Achievement Award, period of 10/01/2023 to 01/25/2024
Luca Sartore
Luca Sartore proposes a novel approach to generate a synthetic multidimensional dataset while preserving implicit collinearity among variables. The proposed algorithm can efficiently generate synthetic records. He also developed new methods to calculate global utility and risk. He also displays a helpful, cooperative, and positive attitude towards coworkers. Despite the work he must do, he consistently finds ways to assist his coworkers in completing RDD projects. For SDL project, his innovative techniques to generate synthetic data and to evaluate global utility, developed in a remarkably short time frame, have immensely benefited the synthetic sub team and also the SDL team. In addition, he also provided technical expertise to the on-going research effort to identify critical timing and climate indicators to monitoring winter wheat. For SDL project, based on the new approach for synthetic data and global utility measures, two abstracts are drafted and ready for the conferences after reviews. Both of them are expected to be papers and sent to peer review journal. In addition, his contributions on the winter wheat project were invaluable to completing deadlines and milestones for the 2024 growing season.
Lu Chen
As the survey modeling sub team lead, Lu worked with team members to implement spatio-temporal models at both the state and district level, ensuring their successful integration into NASS’s data and computation environment. She identified areas for improvement and devised strategies to outperform the initial models. Through effective leadership and collaboration, Lu guided the team in implementing these enhancements. The the model performances were also compared internally and externally. She presented the results to the IMAGES team and also in the RDD seminar, demonstrating the comparisons on both state-level and district-level spatio-temporal models.

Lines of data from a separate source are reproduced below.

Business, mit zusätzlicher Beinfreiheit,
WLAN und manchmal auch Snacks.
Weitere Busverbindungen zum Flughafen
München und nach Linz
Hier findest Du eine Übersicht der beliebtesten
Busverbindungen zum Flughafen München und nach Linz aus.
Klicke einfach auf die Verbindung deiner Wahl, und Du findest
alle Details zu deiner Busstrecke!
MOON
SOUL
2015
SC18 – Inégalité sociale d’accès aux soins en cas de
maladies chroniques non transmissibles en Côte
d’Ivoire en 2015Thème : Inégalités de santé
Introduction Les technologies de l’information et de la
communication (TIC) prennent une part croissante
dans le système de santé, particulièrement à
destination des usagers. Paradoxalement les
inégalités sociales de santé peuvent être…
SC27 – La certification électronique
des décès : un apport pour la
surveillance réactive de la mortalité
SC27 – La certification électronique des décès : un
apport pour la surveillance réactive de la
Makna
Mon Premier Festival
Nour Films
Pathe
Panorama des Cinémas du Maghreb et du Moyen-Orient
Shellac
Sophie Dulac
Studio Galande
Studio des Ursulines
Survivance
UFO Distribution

She presented the results to the IMAGES team and also in the RDD seminar, demonstrating the comparisons on both state-level and district-level spatio-temporal models. She provided the recommendation to use the state-level model. The model could provide generally better results than the survey and even June board numbers. In addition, she actively worked and collaborated with colleagues within RDD and also from MD and SD to get insights and data for the district-level model.
Ruiyi Zhang
Ruiyi contributed to the Statistical Disclosure project by developing the audit prototype to evaluate the under-suppression by attacking the suppressed tables using only the margin total/linkage relations. Ruiyi worked on the development of the Cplex prototype to solve the Mixed-Integer-Programming model for 2d tables. Ruiyi is a team member of an IDEAL subteam to test Jimmy. Jimmy is a user interface developed to manage/share edit logic and track status of values. Ruiyi is part of the Inflation Reduction Act (IRA) Greenhouse Gas (GHG) Quantification Action Area #6 subteam, where the goal is to combat climate change to support America’s working Lands, natural resources and communities. Ruiyi joined the Sample Review Team with the purpose of NORC reviewed the sampling methodology for 83 of NASS’s surveys.

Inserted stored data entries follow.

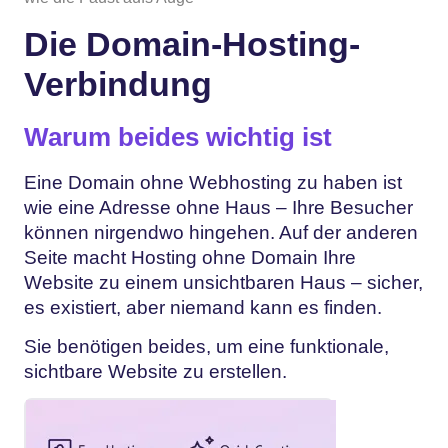
Die Domain-Hosting-
Verbindung
Warum beides wichtig ist
Eine Domain ohne Webhosting zu haben ist
wie eine Adresse ohne Haus – Ihre Besucher
können nirgendwo hingehen. Auf der anderen
Seite macht Hosting ohne Domain Ihre
Website zu einem unsichtbaren Haus – sicher,
es existiert, aber niemand kann es finden.
Sie benötigen beides, um eine funktionale,
sichtbare Website zu erstellen.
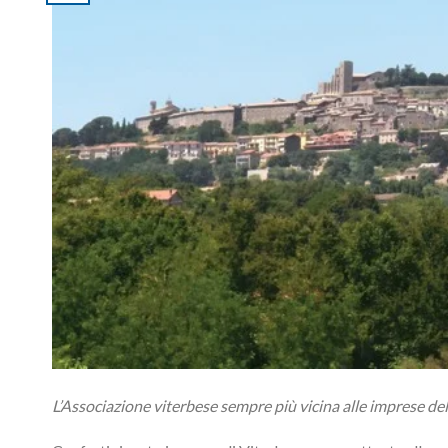
L’Associazione viterbese sempre più vicina alle imprese del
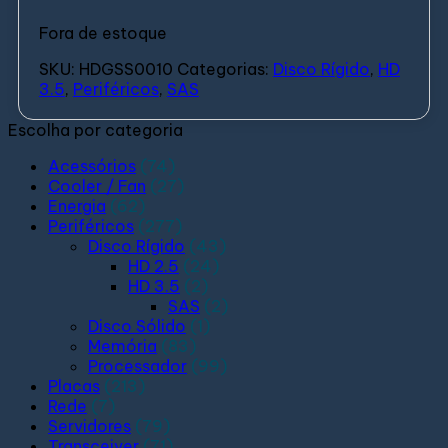
Fora de estoque
SKU:
HDGSS0010
Categorias:
Disco Rígido
,
HD
3.5
,
Periféricos
,
SAS
Escolha por categoria
Acessórios
(74)
Cooler / Fan
(27)
Energia
(62)
Periféricos
(277)
Disco Rígido
(43)
HD 2.5
(24)
HD 3.5
(2)
SAS
(2)
Disco Sólido
(1)
Memória
(83)
Processador
(99)
Placas
(213)
Rede
(7)
Servidores
(79)
Transceiver
(71)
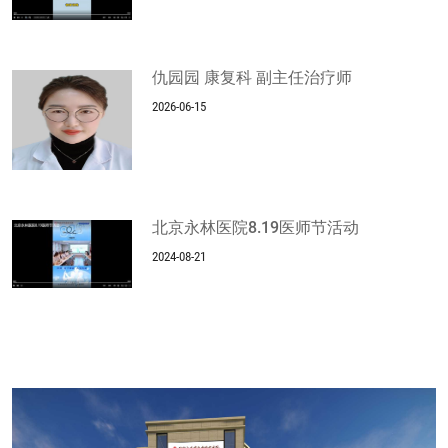
仇园园 康复科 副主任治疗师
2026-06-15
北京永林医院8.19医师节活动
2024-08-21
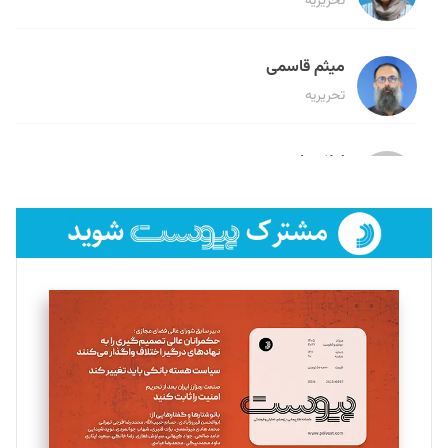
تحریریه
میثم قاسمی
تحریریه
لیلا حنارود
تحریریه
فائزه فتحی رستمی
تحریریه
سروش کرمیان
تحریریه
مینا پاکدل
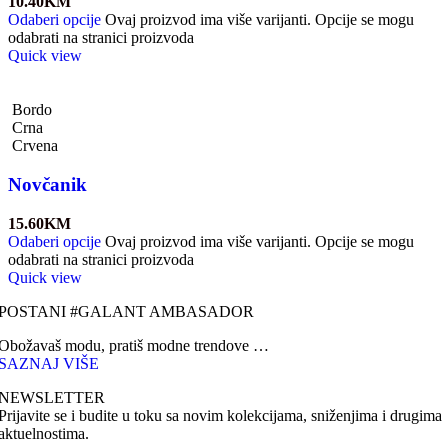
10.40
KM
Odaberi opcije
Ovaj proizvod ima više varijanti. Opcije se mogu
odabrati na stranici proizvoda
Quick view
Bordo
Crna
Crvena
Novčanik
15.60
KM
Odaberi opcije
Ovaj proizvod ima više varijanti. Opcije se mogu
odabrati na stranici proizvoda
Quick view
POSTANI #GALANT AMBASADOR
Obožavaš modu, pratiš modne trendove …
SAZNAJ VIŠE
NEWSLETTER
Prijavite se i budite u toku sa novim kolekcijama, sniženjima i drugima
aktuelnostima.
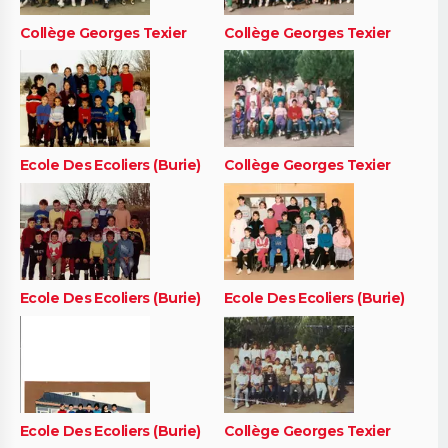
Collège Georges Texier
Collège Georges Texier
Ecole Des Ecoliers (Burie)
Collège Georges Texier
Ecole Des Ecoliers (Burie)
Ecole Des Ecoliers (Burie)
Ecole Des Ecoliers (Burie)
Collège Georges Texier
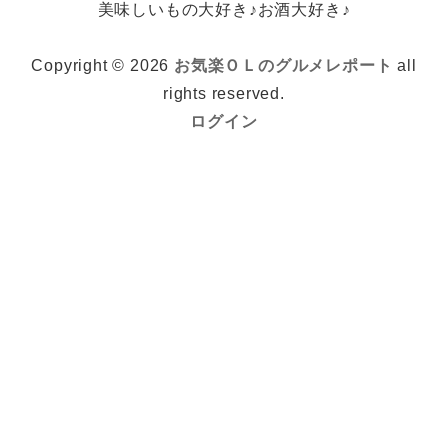
美味しいもの大好き♪お酒大好き♪
Copyright © 2026
お気楽ＯＬのグルメレポート
all
rights reserved.
ログイン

Ruiyi, as a team member of the Statistical Disclosure Limitation project, proposed a new cost in the objective function of the Mixed-Integer-Programming model for 2d tables, which can result in better data utility than minimizing pure complementary cell number of value. Ruiyi also evaluated two ways to handle 3d/linked/Hierarchical tables as follows:
a) A big Mixed-Integer-Programming model (Census Bureau/EIA) and
b) Break up into a series 2d tables and use backtracking (Current NASS/Tau-Argus Modular Algorithm).

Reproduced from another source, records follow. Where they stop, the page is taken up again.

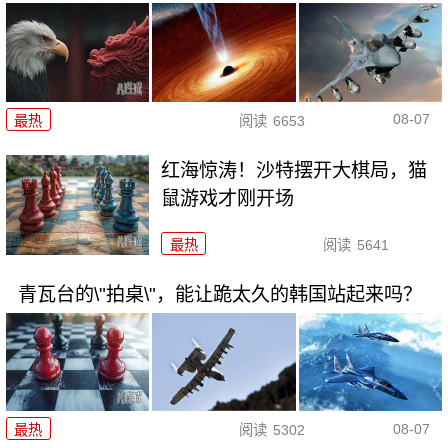
08-07
最热
阅读
6653
红海惊涛！沙特摆开大棋局，猫
鼠游戏才刚开场
最热
阅读
5641
青瓦台的\"拍桌\"，能让跪太久的韩国站起来吗？
08-07
最热
阅读
5302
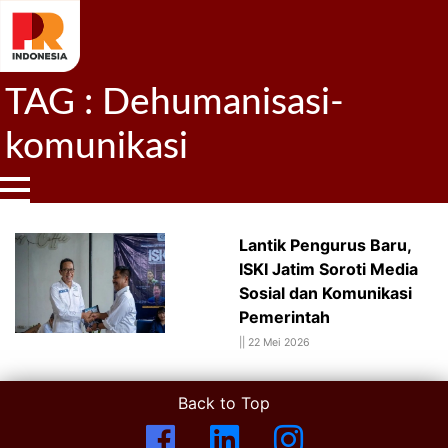
TAG : Dehumanisasi-
komunikasi
Lantik Pengurus Baru,
ISKI Jatim Soroti Media
Sosial dan Komunikasi
Pemerintah
||
22 Mei 2026
Back to Top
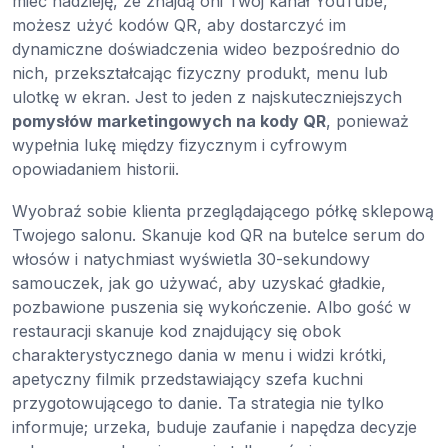
mieć nadzieję, że znajdą oni Twój kanał YouTube,
możesz użyć kodów QR, aby dostarczyć im
dynamiczne doświadczenia wideo bezpośrednio do
nich, przekształcając fizyczny produkt, menu lub
ulotkę w ekran. Jest to jeden z najskuteczniejszych
pomysłów marketingowych na kody QR
, ponieważ
wypełnia lukę między fizycznym i cyfrowym
opowiadaniem historii.
Wyobraź sobie klienta przeglądającego półkę sklepową
Twojego salonu. Skanuje kod QR na butelce serum do
włosów i natychmiast wyświetla 30-sekundowy
samouczek, jak go używać, aby uzyskać gładkie,
pozbawione puszenia się wykończenie. Albo gość w
restauracji skanuje kod znajdujący się obok
charakterystycznego dania w menu i widzi krótki,
apetyczny filmik przedstawiający szefa kuchni
przygotowującego to danie. Ta strategia nie tylko
informuje; urzeka, buduje zaufanie i napędza decyzje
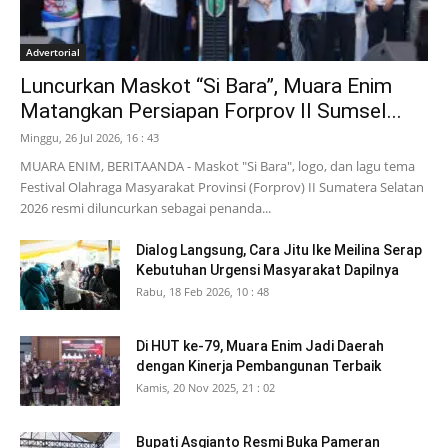
Advertorial
Luncurkan Maskot “Si Bara”, Muara Enim
Matangkan Persiapan Forprov II Sumsel...
Minggu, 26 Jul 2026, 16 : 43
MUARA ENIM, BERITAANDA - Maskot "Si Bara", logo, dan lagu tema
Festival Olahraga Masyarakat Provinsi (Forprov) II Sumatera Selatan
2026 resmi diluncurkan sebagai penanda...
Dialog Langsung, Cara Jitu Ike Meilina Serap
Kebutuhan Urgensi Masyarakat Dapilnya
Rabu, 18 Feb 2026, 10 : 48
Di HUT ke-79, Muara Enim Jadi Daerah
dengan Kinerja Pembangunan Terbaik
Kamis, 20 Nov 2025, 21 : 02
Bupati Asgianto Resmi Buka Pameran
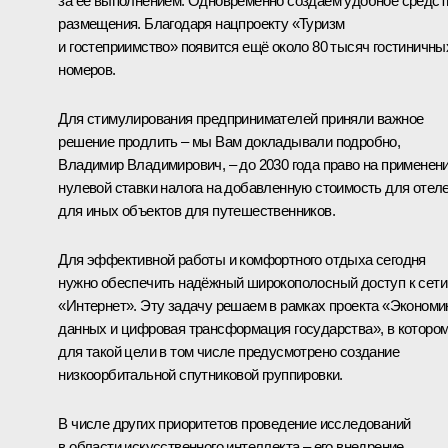
за её выполнением. Одновременно создаём удобное средст
размещения. Благодаря нацпроекту «Туризм
и гостеприимство» появится ещё около 80 тысяч гостиничны
номеров.
Для стимулирования предпринимателей приняли важное
решение продлить – мы Вам докладывали подробно,
Владимир Владимирович, – до 2030 года право на применен
нулевой ставки налога на добавленную стоимость для отеле
для иных объектов для путешественников.
Для эффективной работы и комфортного отдыха сегодня
нужно обеспечить надёжный широкополосный доступ к сети
«Интернет». Эту задачу решаем в рамках проекта «Экономи
данных и цифровая трансформация государства», в которо
для такой цели в том числе предусмотрено создание
низкоорбитальной спутниковой группировки.
В числе других приоритетов проведение исследований
в области искусственного интеллекта – его внедрение,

Ruiyi exceeded expectations by completing test runs of Jimmy with crops APS data to find out its limitation and improve it. Ruiyi exceeded expectations by working as part of an inter-agency team with ERS, NRCS and ARS scientists to improve temporal and spatial coverage of national conservation activity data. Ruiyi efforts contributed to the research and implementation to reduce the CVs, cost, and respondent burden. As part of the Statistical Disclosure Limitation project, he result of Ruiyi's efforts determined that the better option is to use the Current NASS / Tau-Argus modular algorithm because of computational efficiency. Ruiyi's diligence is moving forward the research and evaluation of statistical disclosure methods. Several test runs of the Jimmy were completed, which were analyzed along with discussion of the results. As part of the team, Ruiyi contributed to the development of the current work plan, which now moves forward to an approval process through NRCS and OCE leadership. The result of Ruiyi's team work allows the Sample Review team to focus on the solutions that will have the most impact and can be implemented in 2024 or 2025 growing season.